Bernard Interiors

Innovative design studio taking a creative approach to every generation

Ever since launching from Jen Bernard’s kitchen table at the height of the 2008 global recession, Bernard Interiors has grown apace. Personal, polished, passionate and professional are its four key values – an approach which has seen this award-winning design studio complete projects from private residences across the globe to hotels and luxury later living developments.

‘We create timeless environments that facilitate our clients’ lifestyle or business aspirations. The goal is simple: to exceed expectations,’ says Jen.

The brand is obviously achieving that goal. It has recently expanded and purchased its current HQ, The Church. Renovated in the style of a New York loft, Jen says, ‘our new base serves as an inspirational and innovative platform to promote creativity for our 22-strong team.’

‘Our role is both to create beautiful environments and to respect the building’s heritage’

Such creativity can be seen in Bernard Interiors’ impressive approach to retirement villages, which the brand works on to provide five-star facilities for those who wish to downsize, while remaining connected to their local communities. ‘I am passionate about combining high-end residential healthcare and hotel design to defy the preconceived ideas of design for later living,’ says Jen.

A prime example of this is Stanbridge Manor, a Tudor manor house, previously used as a boarding school, which Bernard Interiors sensitively redeveloped. The result is a stylish venue at the heart of the Audley Villages Stanbridge Earls Retirement Village in Hampshire. The design studio’s clever touches can be seen from the get-go – starting with the stunning Venetian marble chequered floor tiles at the entrance, which are sympathetic to the style and period of the building.

Jen explains her approach to this historical site: ‘The feeling of grandeur, elegance and modern living strikes you as soon as you enter Stanbridge Manor. Dating back to the days of Saxon Royalty, the building has links to King Alfred the Great and Florence Nightingale, whose father bought the site at the end of the 18th century. While being passed down through relatives, new wings were added to the property and it began to transform into the Tudor manor house it is today.’
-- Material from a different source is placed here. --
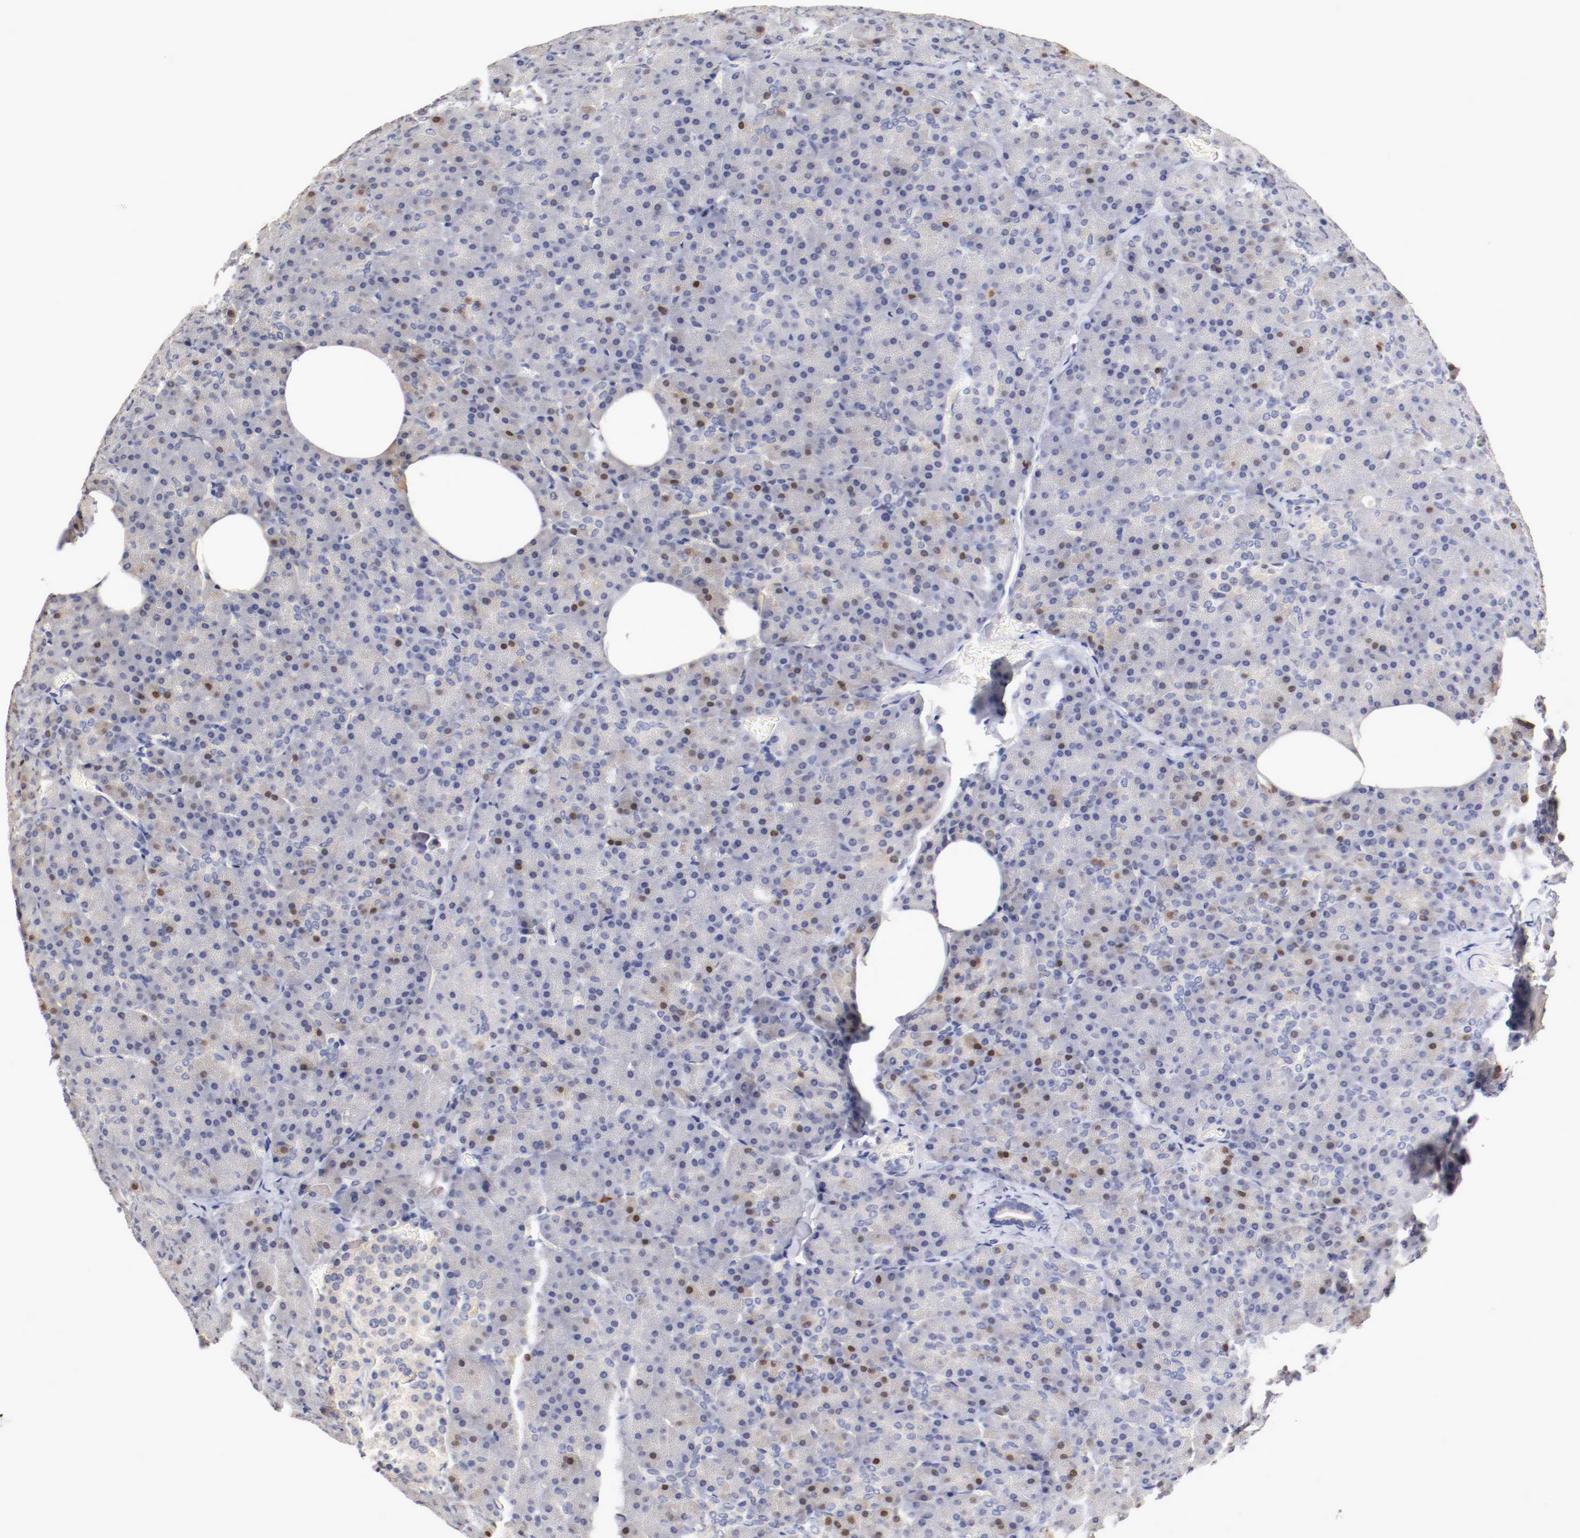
{"staining": {"intensity": "strong", "quantity": "<25%", "location": "nuclear"}, "tissue": "pancreas", "cell_type": "Exocrine glandular cells", "image_type": "normal", "snomed": [{"axis": "morphology", "description": "Normal tissue, NOS"}, {"axis": "topography", "description": "Pancreas"}], "caption": "Exocrine glandular cells demonstrate medium levels of strong nuclear staining in approximately <25% of cells in normal pancreas. Immunohistochemistry (ihc) stains the protein of interest in brown and the nuclei are stained blue.", "gene": "CEBPE", "patient": {"sex": "female", "age": 35}}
But the project wasn’t easy. ‘A listed heritage property inevitably carries certain limitations on what can be changed from a design perspective,’ says Jen. ‘However, it was vital to create a seamless flow as the original layout of the building was “pocketed” and very restrictive. Just like the carefully chosen flooring, it was imperative that all the artwork and furnishings worked with the original wooden panelling throughout the building.’

One way of tackling this hurdle was to connect the areas using a common blue theme rather than individual colours for each room. This was to create flow and unify the different pockets of space, while still allowing each room to maintain its own identity.

Despite the challenges, Jen relishes this type of project. She says: ‘Our role is both to create beautiful environments and to respect the building’s heritage. We don’t aim to mimic the existing style of period, we aim to provide a new layer of history for people to enjoy. We look forward to showcasing further British heritage projects like this in 2022.’